Fresco Claudio, Maggioni Aldo P, Signorini Stefano, Merlini Piera A, Mocarelli Paolo, Fabbri Gianna, Lucci Donata, Tubaro Marco, Gattone Marinella, Schweiger Carlo
Institute of Cardiology, S. Maria della Misericordia Hospital, Udine, Italy.
Ital Heart J. 2002 Oct;3(10):587-92.
The aim of this study was to prospectively evaluate the magnitude of the variations in lipid levels in a large population of patients admitted for acute myocardial infarction (MI) and unstable angina (UA). Clinical data and blood samples were prospectively collected from consecutive patients with MI and UA.
The study population consisted of patients with symptoms lasting < or = 12 hours (for MI) or with the last episode of rest pain within 12 hours and associated with ECG changes (for UA). The exclusion criteria were recent hospitalization for any reason or current treatment with lipid-lowering drugs. Blood samples were obtained at admission, the following morning, at discharge and after 3 months. Samples were centrifuged immediately and 4 aliquots of serum were stored at -20 degrees C. The measurements were performed centrally.
We enrolled 1864 patients (1275 with MI and 589 with UA). Serum levels of total and LDL-cholesterol decreased significantly after admission, both in MI and UA patients. After 3 months, serum levels of total cholesterol returned to baseline, while those of LDL-cholesterol were still significantly lower. Between admission and the following morning, total and LDL-cholesterol decreased significantly by 7 and 10% respectively for MI and by 5 and 6% for UA. Lipid measurements not performed at admission accounted for a significant decrease in the number of patients identifiable as hyperlipidemic and suitable for lipid-lowering treatment (18% of MI patients and 11% of UA patients).

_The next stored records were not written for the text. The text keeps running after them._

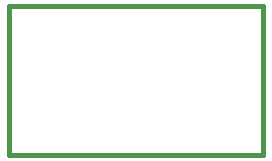
<source format=gbr>
G04 (created by PCBNEW-RS274X (2012-01-18 BZR 3371)-testing) date Sun 05 Feb 2012 03:30:10 PM EST*
G01*
G70*
G90*
%MOIN*%
G04 Gerber Fmt 3.4, Leading zero omitted, Abs format*
%FSLAX34Y34*%
G04 APERTURE LIST*
%ADD10C,0.006000*%
%ADD11C,0.015000*%
G04 APERTURE END LIST*
G54D10*
G54D11*
X24140Y-17180D02*
X15650Y-17180D01*
X15650Y-12220D02*
X24140Y-12220D01*
X15650Y-12220D02*
X15650Y-17180D01*
X24140Y-17180D02*
X24140Y-12220D01*
M02*

</source>
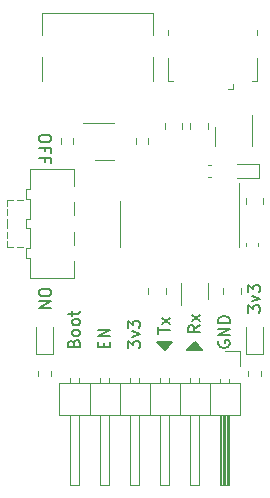
<source format=gto>
G04 #@! TF.GenerationSoftware,KiCad,Pcbnew,7.0.5-7.0.5~ubuntu22.04.1*
G04 #@! TF.CreationDate,2023-07-13T11:12:20+08:00*
G04 #@! TF.ProjectId,EFP-flash,4546502d-666c-4617-9368-2e6b69636164,v1.1.0*
G04 #@! TF.SameCoordinates,Original*
G04 #@! TF.FileFunction,Legend,Top*
G04 #@! TF.FilePolarity,Positive*
%FSLAX46Y46*%
G04 Gerber Fmt 4.6, Leading zero omitted, Abs format (unit mm)*
G04 Created by KiCad (PCBNEW 7.0.5-7.0.5~ubuntu22.04.1) date 2023-07-13 11:12:20*
%MOMM*%
%LPD*%
G01*
G04 APERTURE LIST*
%ADD10C,0.150000*%
%ADD11C,0.120000*%
G04 APERTURE END LIST*
D10*
X147320000Y-64643000D02*
X146050000Y-64643000D01*
X146685000Y-64008000D01*
X147320000Y-64643000D01*
G36*
X147320000Y-64643000D02*
G01*
X146050000Y-64643000D01*
X146685000Y-64008000D01*
X147320000Y-64643000D01*
G37*
X144145000Y-64643000D02*
X143510000Y-64008000D01*
X144780000Y-64008000D01*
X144145000Y-64643000D01*
G36*
X144145000Y-64643000D02*
G01*
X143510000Y-64008000D01*
X144780000Y-64008000D01*
X144145000Y-64643000D01*
G37*
X134530180Y-46672619D02*
X134530180Y-46863095D01*
X134530180Y-46863095D02*
X134482561Y-46958333D01*
X134482561Y-46958333D02*
X134387323Y-47053571D01*
X134387323Y-47053571D02*
X134196847Y-47101190D01*
X134196847Y-47101190D02*
X133863514Y-47101190D01*
X133863514Y-47101190D02*
X133673038Y-47053571D01*
X133673038Y-47053571D02*
X133577800Y-46958333D01*
X133577800Y-46958333D02*
X133530180Y-46863095D01*
X133530180Y-46863095D02*
X133530180Y-46672619D01*
X133530180Y-46672619D02*
X133577800Y-46577381D01*
X133577800Y-46577381D02*
X133673038Y-46482143D01*
X133673038Y-46482143D02*
X133863514Y-46434524D01*
X133863514Y-46434524D02*
X134196847Y-46434524D01*
X134196847Y-46434524D02*
X134387323Y-46482143D01*
X134387323Y-46482143D02*
X134482561Y-46577381D01*
X134482561Y-46577381D02*
X134530180Y-46672619D01*
X134053990Y-47863095D02*
X134053990Y-47529762D01*
X133530180Y-47529762D02*
X134530180Y-47529762D01*
X134530180Y-47529762D02*
X134530180Y-48005952D01*
X134053990Y-48720238D02*
X134053990Y-48386905D01*
X133530180Y-48386905D02*
X134530180Y-48386905D01*
X134530180Y-48386905D02*
X134530180Y-48863095D01*
X143599819Y-63306077D02*
X143599819Y-62734649D01*
X144599819Y-63020363D02*
X143599819Y-63020363D01*
X144599819Y-62496553D02*
X143933152Y-61972744D01*
X143933152Y-62496553D02*
X144599819Y-61972744D01*
X136456009Y-64099887D02*
X136503628Y-63957030D01*
X136503628Y-63957030D02*
X136551247Y-63909411D01*
X136551247Y-63909411D02*
X136646485Y-63861792D01*
X136646485Y-63861792D02*
X136789342Y-63861792D01*
X136789342Y-63861792D02*
X136884580Y-63909411D01*
X136884580Y-63909411D02*
X136932200Y-63957030D01*
X136932200Y-63957030D02*
X136979819Y-64052268D01*
X136979819Y-64052268D02*
X136979819Y-64433220D01*
X136979819Y-64433220D02*
X135979819Y-64433220D01*
X135979819Y-64433220D02*
X135979819Y-64099887D01*
X135979819Y-64099887D02*
X136027438Y-64004649D01*
X136027438Y-64004649D02*
X136075057Y-63957030D01*
X136075057Y-63957030D02*
X136170295Y-63909411D01*
X136170295Y-63909411D02*
X136265533Y-63909411D01*
X136265533Y-63909411D02*
X136360771Y-63957030D01*
X136360771Y-63957030D02*
X136408390Y-64004649D01*
X136408390Y-64004649D02*
X136456009Y-64099887D01*
X136456009Y-64099887D02*
X136456009Y-64433220D01*
X136979819Y-63290363D02*
X136932200Y-63385601D01*
X136932200Y-63385601D02*
X136884580Y-63433220D01*
X136884580Y-63433220D02*
X136789342Y-63480839D01*
X136789342Y-63480839D02*
X136503628Y-63480839D01*
X136503628Y-63480839D02*
X136408390Y-63433220D01*
X136408390Y-63433220D02*
X136360771Y-63385601D01*
X136360771Y-63385601D02*
X136313152Y-63290363D01*
X136313152Y-63290363D02*
X136313152Y-63147506D01*
X136313152Y-63147506D02*
X136360771Y-63052268D01*
X136360771Y-63052268D02*
X136408390Y-63004649D01*
X136408390Y-63004649D02*
X136503628Y-62957030D01*
X136503628Y-62957030D02*
X136789342Y-62957030D01*
X136789342Y-62957030D02*
X136884580Y-63004649D01*
X136884580Y-63004649D02*
X136932200Y-63052268D01*
X136932200Y-63052268D02*
X136979819Y-63147506D01*
X136979819Y-63147506D02*
X136979819Y-63290363D01*
X136979819Y-62385601D02*
X136932200Y-62480839D01*
X136932200Y-62480839D02*
X136884580Y-62528458D01*
X136884580Y-62528458D02*
X136789342Y-62576077D01*
X136789342Y-62576077D02*
X136503628Y-62576077D01*
X136503628Y-62576077D02*
X136408390Y-62528458D01*
X136408390Y-62528458D02*
X136360771Y-62480839D01*
X136360771Y-62480839D02*
X136313152Y-62385601D01*
X136313152Y-62385601D02*
X136313152Y-62242744D01*
X136313152Y-62242744D02*
X136360771Y-62147506D01*
X136360771Y-62147506D02*
X136408390Y-62099887D01*
X136408390Y-62099887D02*
X136503628Y-62052268D01*
X136503628Y-62052268D02*
X136789342Y-62052268D01*
X136789342Y-62052268D02*
X136884580Y-62099887D01*
X136884580Y-62099887D02*
X136932200Y-62147506D01*
X136932200Y-62147506D02*
X136979819Y-62242744D01*
X136979819Y-62242744D02*
X136979819Y-62385601D01*
X136313152Y-61766553D02*
X136313152Y-61385601D01*
X135979819Y-61623696D02*
X136836961Y-61623696D01*
X136836961Y-61623696D02*
X136932200Y-61576077D01*
X136932200Y-61576077D02*
X136979819Y-61480839D01*
X136979819Y-61480839D02*
X136979819Y-61385601D01*
X148727438Y-63909411D02*
X148679819Y-64004649D01*
X148679819Y-64004649D02*
X148679819Y-64147506D01*
X148679819Y-64147506D02*
X148727438Y-64290363D01*
X148727438Y-64290363D02*
X148822676Y-64385601D01*
X148822676Y-64385601D02*
X148917914Y-64433220D01*
X148917914Y-64433220D02*
X149108390Y-64480839D01*
X149108390Y-64480839D02*
X149251247Y-64480839D01*
X149251247Y-64480839D02*
X149441723Y-64433220D01*
X149441723Y-64433220D02*
X149536961Y-64385601D01*
X149536961Y-64385601D02*
X149632200Y-64290363D01*
X149632200Y-64290363D02*
X149679819Y-64147506D01*
X149679819Y-64147506D02*
X149679819Y-64052268D01*
X149679819Y-64052268D02*
X149632200Y-63909411D01*
X149632200Y-63909411D02*
X149584580Y-63861792D01*
X149584580Y-63861792D02*
X149251247Y-63861792D01*
X149251247Y-63861792D02*
X149251247Y-64052268D01*
X149679819Y-63433220D02*
X148679819Y-63433220D01*
X148679819Y-63433220D02*
X149679819Y-62861792D01*
X149679819Y-62861792D02*
X148679819Y-62861792D01*
X149679819Y-62385601D02*
X148679819Y-62385601D01*
X148679819Y-62385601D02*
X148679819Y-62147506D01*
X148679819Y-62147506D02*
X148727438Y-62004649D01*
X148727438Y-62004649D02*
X148822676Y-61909411D01*
X148822676Y-61909411D02*
X148917914Y-61861792D01*
X148917914Y-61861792D02*
X149108390Y-61814173D01*
X149108390Y-61814173D02*
X149251247Y-61814173D01*
X149251247Y-61814173D02*
X149441723Y-61861792D01*
X149441723Y-61861792D02*
X149536961Y-61909411D01*
X149536961Y-61909411D02*
X149632200Y-62004649D01*
X149632200Y-62004649D02*
X149679819Y-62147506D01*
X149679819Y-62147506D02*
X149679819Y-62385601D01*
X138996009Y-64433220D02*
X138996009Y-64099887D01*
X139519819Y-63957030D02*
X139519819Y-64433220D01*
X139519819Y-64433220D02*
X138519819Y-64433220D01*
X138519819Y-64433220D02*
X138519819Y-63957030D01*
X139519819Y-63528458D02*
X138519819Y-63528458D01*
X138519819Y-63528458D02*
X139519819Y-62957030D01*
X139519819Y-62957030D02*
X138519819Y-62957030D01*
X147139819Y-62591792D02*
X146663628Y-62925125D01*
X147139819Y-63163220D02*
X146139819Y-63163220D01*
X146139819Y-63163220D02*
X146139819Y-62782268D01*
X146139819Y-62782268D02*
X146187438Y-62687030D01*
X146187438Y-62687030D02*
X146235057Y-62639411D01*
X146235057Y-62639411D02*
X146330295Y-62591792D01*
X146330295Y-62591792D02*
X146473152Y-62591792D01*
X146473152Y-62591792D02*
X146568390Y-62639411D01*
X146568390Y-62639411D02*
X146616009Y-62687030D01*
X146616009Y-62687030D02*
X146663628Y-62782268D01*
X146663628Y-62782268D02*
X146663628Y-63163220D01*
X147139819Y-62258458D02*
X146473152Y-61734649D01*
X146473152Y-62258458D02*
X147139819Y-61734649D01*
X134530180Y-59705952D02*
X134530180Y-59896428D01*
X134530180Y-59896428D02*
X134482561Y-59991666D01*
X134482561Y-59991666D02*
X134387323Y-60086904D01*
X134387323Y-60086904D02*
X134196847Y-60134523D01*
X134196847Y-60134523D02*
X133863514Y-60134523D01*
X133863514Y-60134523D02*
X133673038Y-60086904D01*
X133673038Y-60086904D02*
X133577800Y-59991666D01*
X133577800Y-59991666D02*
X133530180Y-59896428D01*
X133530180Y-59896428D02*
X133530180Y-59705952D01*
X133530180Y-59705952D02*
X133577800Y-59610714D01*
X133577800Y-59610714D02*
X133673038Y-59515476D01*
X133673038Y-59515476D02*
X133863514Y-59467857D01*
X133863514Y-59467857D02*
X134196847Y-59467857D01*
X134196847Y-59467857D02*
X134387323Y-59515476D01*
X134387323Y-59515476D02*
X134482561Y-59610714D01*
X134482561Y-59610714D02*
X134530180Y-59705952D01*
X133530180Y-60563095D02*
X134530180Y-60563095D01*
X134530180Y-60563095D02*
X133530180Y-61134523D01*
X133530180Y-61134523D02*
X134530180Y-61134523D01*
X151219819Y-61515475D02*
X151219819Y-60896428D01*
X151219819Y-60896428D02*
X151600771Y-61229761D01*
X151600771Y-61229761D02*
X151600771Y-61086904D01*
X151600771Y-61086904D02*
X151648390Y-60991666D01*
X151648390Y-60991666D02*
X151696009Y-60944047D01*
X151696009Y-60944047D02*
X151791247Y-60896428D01*
X151791247Y-60896428D02*
X152029342Y-60896428D01*
X152029342Y-60896428D02*
X152124580Y-60944047D01*
X152124580Y-60944047D02*
X152172200Y-60991666D01*
X152172200Y-60991666D02*
X152219819Y-61086904D01*
X152219819Y-61086904D02*
X152219819Y-61372618D01*
X152219819Y-61372618D02*
X152172200Y-61467856D01*
X152172200Y-61467856D02*
X152124580Y-61515475D01*
X151553152Y-60563094D02*
X152219819Y-60324999D01*
X152219819Y-60324999D02*
X151553152Y-60086904D01*
X151219819Y-59801189D02*
X151219819Y-59182142D01*
X151219819Y-59182142D02*
X151600771Y-59515475D01*
X151600771Y-59515475D02*
X151600771Y-59372618D01*
X151600771Y-59372618D02*
X151648390Y-59277380D01*
X151648390Y-59277380D02*
X151696009Y-59229761D01*
X151696009Y-59229761D02*
X151791247Y-59182142D01*
X151791247Y-59182142D02*
X152029342Y-59182142D01*
X152029342Y-59182142D02*
X152124580Y-59229761D01*
X152124580Y-59229761D02*
X152172200Y-59277380D01*
X152172200Y-59277380D02*
X152219819Y-59372618D01*
X152219819Y-59372618D02*
X152219819Y-59658332D01*
X152219819Y-59658332D02*
X152172200Y-59753570D01*
X152172200Y-59753570D02*
X152124580Y-59801189D01*
X141059819Y-64528458D02*
X141059819Y-63909411D01*
X141059819Y-63909411D02*
X141440771Y-64242744D01*
X141440771Y-64242744D02*
X141440771Y-64099887D01*
X141440771Y-64099887D02*
X141488390Y-64004649D01*
X141488390Y-64004649D02*
X141536009Y-63957030D01*
X141536009Y-63957030D02*
X141631247Y-63909411D01*
X141631247Y-63909411D02*
X141869342Y-63909411D01*
X141869342Y-63909411D02*
X141964580Y-63957030D01*
X141964580Y-63957030D02*
X142012200Y-64004649D01*
X142012200Y-64004649D02*
X142059819Y-64099887D01*
X142059819Y-64099887D02*
X142059819Y-64385601D01*
X142059819Y-64385601D02*
X142012200Y-64480839D01*
X142012200Y-64480839D02*
X141964580Y-64528458D01*
X141393152Y-63576077D02*
X142059819Y-63337982D01*
X142059819Y-63337982D02*
X141393152Y-63099887D01*
X141059819Y-62814172D02*
X141059819Y-62195125D01*
X141059819Y-62195125D02*
X141440771Y-62528458D01*
X141440771Y-62528458D02*
X141440771Y-62385601D01*
X141440771Y-62385601D02*
X141488390Y-62290363D01*
X141488390Y-62290363D02*
X141536009Y-62242744D01*
X141536009Y-62242744D02*
X141631247Y-62195125D01*
X141631247Y-62195125D02*
X141869342Y-62195125D01*
X141869342Y-62195125D02*
X141964580Y-62242744D01*
X141964580Y-62242744D02*
X142012200Y-62290363D01*
X142012200Y-62290363D02*
X142059819Y-62385601D01*
X142059819Y-62385601D02*
X142059819Y-62671315D01*
X142059819Y-62671315D02*
X142012200Y-62766553D01*
X142012200Y-62766553D02*
X141964580Y-62814172D01*
D11*
G04 #@! TO.C,R104*
X149125000Y-59917064D02*
X149125000Y-59462936D01*
X150595000Y-59917064D02*
X150595000Y-59462936D01*
G04 #@! TO.C,J101*
X151969000Y-41919000D02*
X151549000Y-41919000D01*
X151969000Y-39939000D02*
X151969000Y-41919000D01*
X151969000Y-37569000D02*
X151969000Y-37969000D01*
X149969000Y-42149000D02*
X149969000Y-42599000D01*
X149519000Y-42599000D02*
X149969000Y-42599000D01*
X144449000Y-41919000D02*
X144869000Y-41919000D01*
X144449000Y-39939000D02*
X144449000Y-41919000D01*
X144449000Y-37969000D02*
X144449000Y-37569000D01*
G04 #@! TO.C,C103*
X147814420Y-49020000D02*
X148095580Y-49020000D01*
X147814420Y-50040000D02*
X148095580Y-50040000D01*
G04 #@! TO.C,U101*
X139065000Y-45430000D02*
X137265000Y-45430000D01*
X139065000Y-45430000D02*
X139865000Y-45430000D01*
X139065000Y-48550000D02*
X138265000Y-48550000D01*
X139065000Y-48550000D02*
X139865000Y-48550000D01*
G04 #@! TO.C,U102*
X151547000Y-46609000D02*
X151547000Y-44809000D01*
X151547000Y-46609000D02*
X151547000Y-47409000D01*
X148427000Y-46609000D02*
X148427000Y-45809000D01*
X148427000Y-46609000D02*
X148427000Y-47409000D01*
G04 #@! TO.C,U103*
X150475000Y-53975000D02*
X150475000Y-50525000D01*
X150475000Y-53975000D02*
X150475000Y-55925000D01*
X140355000Y-53975000D02*
X140355000Y-52025000D01*
X140355000Y-53975000D02*
X140355000Y-55925000D01*
G04 #@! TO.C,D101*
X152153000Y-50130000D02*
X152153000Y-48930000D01*
X150303000Y-50130000D02*
X152153000Y-50130000D01*
X150303000Y-48930000D02*
X152153000Y-48930000D01*
G04 #@! TO.C,C104*
X151001000Y-55893580D02*
X151001000Y-55612420D01*
X152021000Y-55893580D02*
X152021000Y-55612420D01*
G04 #@! TO.C,R105*
X134507500Y-66437742D02*
X134507500Y-66912258D01*
X133462500Y-66437742D02*
X133462500Y-66912258D01*
G04 #@! TO.C,R102*
X141717500Y-47227258D02*
X141717500Y-46752742D01*
X142762500Y-47227258D02*
X142762500Y-46752742D01*
G04 #@! TO.C,C102*
X152500000Y-51808748D02*
X152500000Y-52331252D01*
X151030000Y-51808748D02*
X151030000Y-52331252D01*
G04 #@! TO.C,Q101*
X147845000Y-60390000D02*
X147845000Y-58990000D01*
X145525000Y-58990000D02*
X145525000Y-60890000D01*
G04 #@! TO.C,R106*
X152287500Y-66437742D02*
X152287500Y-66912258D01*
X151242500Y-66437742D02*
X151242500Y-66912258D01*
G04 #@! TO.C,D102*
X133250000Y-64985000D02*
X134720000Y-64985000D01*
X134720000Y-64985000D02*
X134720000Y-62700000D01*
X133250000Y-62700000D02*
X133250000Y-64985000D01*
G04 #@! TO.C,C101*
X146331000Y-45981252D02*
X146331000Y-45458748D01*
X147801000Y-45981252D02*
X147801000Y-45458748D01*
G04 #@! TO.C,D103*
X151030000Y-64985000D02*
X152500000Y-64985000D01*
X152500000Y-64985000D02*
X152500000Y-62700000D01*
X151030000Y-62700000D02*
X151030000Y-64985000D01*
G04 #@! TO.C,SW101*
X136520000Y-49375000D02*
X136520000Y-50775000D01*
X132720000Y-49375000D02*
X136520000Y-49375000D01*
X132720000Y-49375000D02*
X132720000Y-49375000D01*
X132720000Y-51075000D02*
X132720000Y-49375000D01*
X132420000Y-51075000D02*
X132720000Y-51075000D01*
X132720000Y-51875000D02*
X132420000Y-51875000D01*
X132420000Y-51875000D02*
X132420000Y-51075000D01*
X132120000Y-51975000D02*
X132120000Y-51975000D01*
X131620000Y-51975000D02*
X132120000Y-51975000D01*
X131320000Y-51975000D02*
X131320000Y-51975000D01*
X130820000Y-51975000D02*
X131320000Y-51975000D01*
X130820000Y-51975000D02*
X130820000Y-52475000D01*
X136520000Y-52175000D02*
X136520000Y-52175000D01*
X130820000Y-52475000D02*
X130820000Y-52475000D01*
X130820000Y-52775000D02*
X130820000Y-53275000D01*
X136520000Y-53275000D02*
X136520000Y-52175000D01*
X130820000Y-53275000D02*
X130820000Y-53275000D01*
X132720000Y-53575000D02*
X132720000Y-51875000D01*
X132420000Y-53575000D02*
X132720000Y-53575000D01*
X130820000Y-53575000D02*
X130820000Y-53575000D01*
X132720000Y-54375000D02*
X132420000Y-54375000D01*
X132420000Y-54375000D02*
X132420000Y-53575000D01*
X130820000Y-54375000D02*
X130820000Y-53575000D01*
X136520000Y-54675000D02*
X136520000Y-54675000D01*
X130820000Y-54675000D02*
X130820000Y-54675000D01*
X130820000Y-55175000D02*
X130820000Y-54675000D01*
X130820000Y-55475000D02*
X130820000Y-55475000D01*
X136520000Y-55775000D02*
X136520000Y-54675000D01*
X132120000Y-55975000D02*
X132120000Y-55975000D01*
X131620000Y-55975000D02*
X132120000Y-55975000D01*
X131320000Y-55975000D02*
X131320000Y-55975000D01*
X130820000Y-55975000D02*
X130820000Y-55475000D01*
X130820000Y-55975000D02*
X131320000Y-55975000D01*
X132720000Y-56075000D02*
X132720000Y-54375000D01*
X132420000Y-56075000D02*
X132720000Y-56075000D01*
X132720000Y-56875000D02*
X132420000Y-56875000D01*
X132420000Y-56875000D02*
X132420000Y-56075000D01*
X136520000Y-57175000D02*
X136520000Y-58575000D01*
X136520000Y-58575000D02*
X132720000Y-58575000D01*
X132720000Y-58575000D02*
X132720000Y-56875000D01*
G04 #@! TO.C,R101*
X135367500Y-47227258D02*
X135367500Y-46752742D01*
X136412500Y-47227258D02*
X136412500Y-46752742D01*
G04 #@! TO.C,F101*
X144197000Y-45981252D02*
X144197000Y-45458748D01*
X145617000Y-45981252D02*
X145617000Y-45458748D01*
G04 #@! TO.C,J102*
X143130000Y-41905000D02*
X143130000Y-39905000D01*
X143130000Y-38005000D02*
X143130000Y-36105000D01*
X143130000Y-36105000D02*
X133730000Y-36105000D01*
X133730000Y-41905000D02*
X133730000Y-39905000D01*
X133730000Y-38005000D02*
X133730000Y-36105000D01*
G04 #@! TO.C,J103*
X150495000Y-64770000D02*
X150495000Y-66040000D01*
X149225000Y-64770000D02*
X150495000Y-64770000D01*
X147065000Y-67082929D02*
X147065000Y-67480000D01*
X146305000Y-67082929D02*
X146305000Y-67480000D01*
X144525000Y-67082929D02*
X144525000Y-67480000D01*
X143765000Y-67082929D02*
X143765000Y-67480000D01*
X141985000Y-67082929D02*
X141985000Y-67480000D01*
X141225000Y-67082929D02*
X141225000Y-67480000D01*
X139445000Y-67082929D02*
X139445000Y-67480000D01*
X138685000Y-67082929D02*
X138685000Y-67480000D01*
X136905000Y-67082929D02*
X136905000Y-67480000D01*
X136145000Y-67082929D02*
X136145000Y-67480000D01*
X149605000Y-67150000D02*
X149605000Y-67480000D01*
X148845000Y-67150000D02*
X148845000Y-67480000D01*
X150555000Y-67480000D02*
X135195000Y-67480000D01*
X147955000Y-67480000D02*
X147955000Y-70140000D01*
X145415000Y-67480000D02*
X145415000Y-70140000D01*
X142875000Y-67480000D02*
X142875000Y-70140000D01*
X140335000Y-67480000D02*
X140335000Y-70140000D01*
X137795000Y-67480000D02*
X137795000Y-70140000D01*
X135195000Y-67480000D02*
X135195000Y-70140000D01*
X150555000Y-70140000D02*
X150555000Y-67480000D01*
X149605000Y-70140000D02*
X149605000Y-76140000D01*
X149545000Y-70140000D02*
X149545000Y-76140000D01*
X149425000Y-70140000D02*
X149425000Y-76140000D01*
X149305000Y-70140000D02*
X149305000Y-76140000D01*
X149185000Y-70140000D02*
X149185000Y-76140000D01*
X149065000Y-70140000D02*
X149065000Y-76140000D01*
X148945000Y-70140000D02*
X148945000Y-76140000D01*
X147065000Y-70140000D02*
X147065000Y-76140000D01*
X144525000Y-70140000D02*
X144525000Y-76140000D01*
X141985000Y-70140000D02*
X141985000Y-76140000D01*
X139445000Y-70140000D02*
X139445000Y-76140000D01*
X136905000Y-70140000D02*
X136905000Y-76140000D01*
X135195000Y-70140000D02*
X150555000Y-70140000D01*
X149605000Y-76140000D02*
X148845000Y-76140000D01*
X148845000Y-76140000D02*
X148845000Y-70140000D01*
X147065000Y-76140000D02*
X146305000Y-76140000D01*
X146305000Y-76140000D02*
X146305000Y-70140000D01*
X144525000Y-76140000D02*
X143765000Y-76140000D01*
X143765000Y-76140000D02*
X143765000Y-70140000D01*
X141985000Y-76140000D02*
X141225000Y-76140000D01*
X141225000Y-76140000D02*
X141225000Y-70140000D01*
X139445000Y-76140000D02*
X138685000Y-76140000D01*
X138685000Y-76140000D02*
X138685000Y-70140000D01*
X136905000Y-76140000D02*
X136145000Y-76140000D01*
X136145000Y-76140000D02*
X136145000Y-70140000D01*
G04 #@! TO.C,R103*
X144245000Y-59462936D02*
X144245000Y-59917064D01*
X142775000Y-59462936D02*
X142775000Y-59917064D01*
G04 #@! TD*
M02*

</source>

Serum cholesterol concentrations drop significantly during hospitalization for an acute coronary syndrome after a few hours from admission to the coronary care unit. Lipid profile assessment should be scheduled at admission in order to correctly identify hyperlipidemic patients.
本研究的目的是前瞻性评估大量因急性心肌梗死(MI)和不稳定型心绞痛(UA)入院患者血脂水平的变化幅度。前瞻性收集了连续的MI和UA患者的临床资料和血样。
研究人群包括症状持续≤12小时(MI患者)或在12小时内有最后一次静息痛且伴有心电图改变(UA患者)的患者。排除标准为近期因任何原因住院或目前正在接受降脂药物治疗。在入院时、次日早晨、出院时和3个月后采集血样。样本立即离心,4份血清等分试样保存在-20℃。检测在中心实验室进行。
我们纳入了1864例患者(1275例MI患者和589例UA患者)。MI和UA患者入院后血清总胆固醇和低密度脂蛋白胆固醇水平均显著下降。3个月后,血清总胆固醇水平恢复至基线,而低密度脂蛋白胆固醇水平仍显著较低。在入院至次日早晨期间,MI患者的总胆固醇和低密度脂蛋白胆固醇分别显著下降7%和10%,UA患者分别下降5%和6%。入院时未进行血脂检测导致可识别为高脂血症且适合降脂治疗的患者数量显著减少(MI患者中占18%,UA患者中占11%)。
急性冠状动脉综合征患者在入住冠心病监护病房数小时后住院期间血清胆固醇浓度显著下降。应在入院时安排血脂谱评估,以便正确识别高脂血症患者。